The evaluation of coagulation disorders in critical patients is traditionally done on the basis of activated partial thromboplastin time (PTT) and the normalized prothrombin time using the International Normalized Ratio (INR). These give us information about the time for the clot formation after the addition of exogenous reagents. The PTT was designed to determine any Factor VII, IX and XI deficiencies, while the PT is used in the clinic to detect any Factor II, V and X deficiencies to follow warfarin-treated patients.1

These tests must be carefully interpreted since they do not measure the in vivo activity, and neglect the evaluation of the vascular and platelet interaction that could be promoting bleeding and hence may overestimate the homeostasis, particularly in patients with hypothermia.2 Usually, these tests are accompanied by platelet count but no information is provided as to the role of the adhesion and platelet aggregation tests that also have some limitations due to the poor sensitivity to detect the effect of low doses of antiplatelet aggregation agents.

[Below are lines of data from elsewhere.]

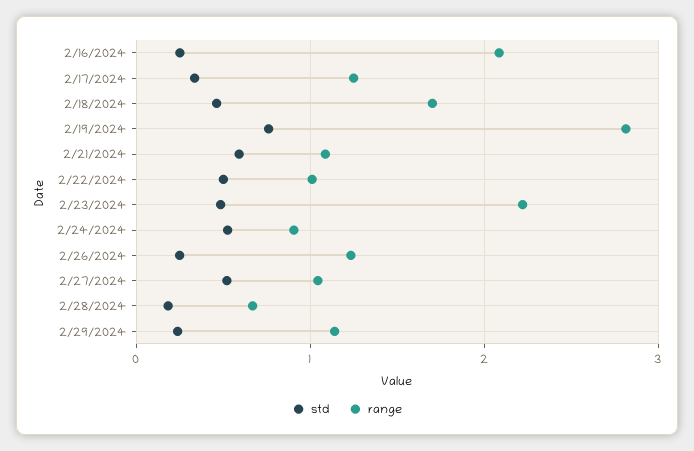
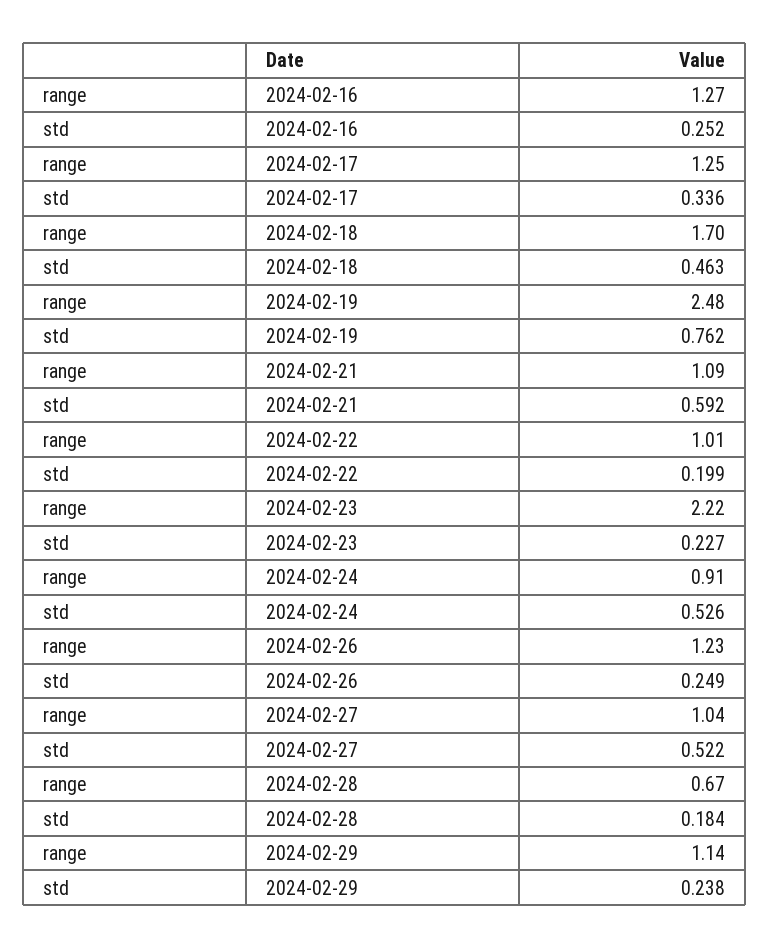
  {
    "std": {
      "2/16/2024": 0.252,
      "2/17/2024": 0.336,
      "2/18/2024": 0.463,
      "2/19/2024": 0.762,
      "2/21/2024": 0.592,
-     "2/22/2024": 0.5,
+     "2/22/2024": 0.199,
-     "2/23/2024": 0.5,
+     "2/23/2024": 0.227,
      "2/24/2024": 0.526,
      "2/26/2024": 0.249,
      "2/27/2024": 0.522,
      "2/28/2024": 0.184,
      "2/29/2024": 0.238
    },
    "range": {
-     "2/16/2024": 2.1,
+     "2/16/2024": 1.27,
      "2/17/2024": 1.25,
      "2/18/2024": 1.7,
-     "2/19/2024": 2.8,
+     "2/19/2024": 2.48,
      "2/21/2024": 1.09,
      "2/22/2024": 1.01,
      "2/23/2024": 2.22,
      "2/24/2024": 0.91,
      "2/26/2024": 1.23,
      "2/27/2024": 1.04,
      "2/28/2024": 0.67,
      "2/29/2024": 1.14
    }
  }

The new approach of coagulation activation is based on the concomitant interaction of the two traditional pathways with platelets and other cells such as monocytes and fibroblasts, that results in an understanding of the viscoelastic properties of blood as described by Dr. Kang et al., for the management of coagulopathy during liver transplantation and extracorporeal circulation in cardiac surgery. This has been possible with the use of thromboelastography that evaluates the different phases of coagulation, starting with the Reaction Time corresponding to the generation of thromboplastin and reflects the intrinsic system function, particularly of Factors XII, XI and VIII, followed by the Coagulation time that measures the rate at which a solid clot develops as a result of the action of the intrinsic system, platelets and fibrinogen, followed by the Evaluation of Fibrinolisis. Other measures are the alpha angle that represents the velocity at which a solid clot develops; the maximum amplitude that would be the largest amplitude of the clot and is a function of the clot's elasticity; and, finally, the Lysis Index that ais the clot percentage that has presented fibrinolysis in thirty minutes.3–5

The thromboelastography exam can identify specific disorders such as the decrease in coagulation factors and/or platelet alterations and may show the relationship between platelets, fibrinogen and coagulation proteins. Furthermore, it identifies the dilutional coagulopathy evoked by volume exchange in trauma patients, in addition to hypothermia and extravascular disseminated coagulation due to the activation of clotting and the use of factors with the end result of a decreased pro-coagulation capacity. All of these factors are reviewed by Dr. Gálvez and Dr. Cortés in their review “Nuevos conceptos en la fisiología de la hemostasia y su correlación con la coagulopatía asociada al trauma”6 that provides a detailed explanation of the physiological mechanisms that participate in hemostasis, with a focus on the usefulness of thromboelastography as a diagnostic method with proven benefits in surgical cardiovascular and liver transplant patients, by enabling a comprehensive assessment of the most frequent coagulation disorders and guiding in a more objective and rational fashion the use of hemoderivatives.7

However, the role of thromboelastography in the diagnosis and treatment of coagulation abnormalities in the septic patient is yet to be established,8,9 since clearly, most coagulation disorders in these patients are secondary to the systemic activation of the coagulation pathways by infectious agents and cytokines (TNF-α, IL-1) that stimulate the release of tissue factor from the monocytes and the endothelium when the latter is impaired. Thus, the approach to deal with these abnormalities is to correct the primary disorder that triggers the cascade of events.10

Consequently, it is absolutely compelling to assess the available evidence on the benefit of thromboelastography in other critical patients whose bleeding is not secondary to liver transplantation, trauma or obstetric hemorrhage, based on previously asked questions, so as to select the articles in accordance with an explicit process that screens the relevant articles to answer the questions asked and hence avoid biases in selecting the articles.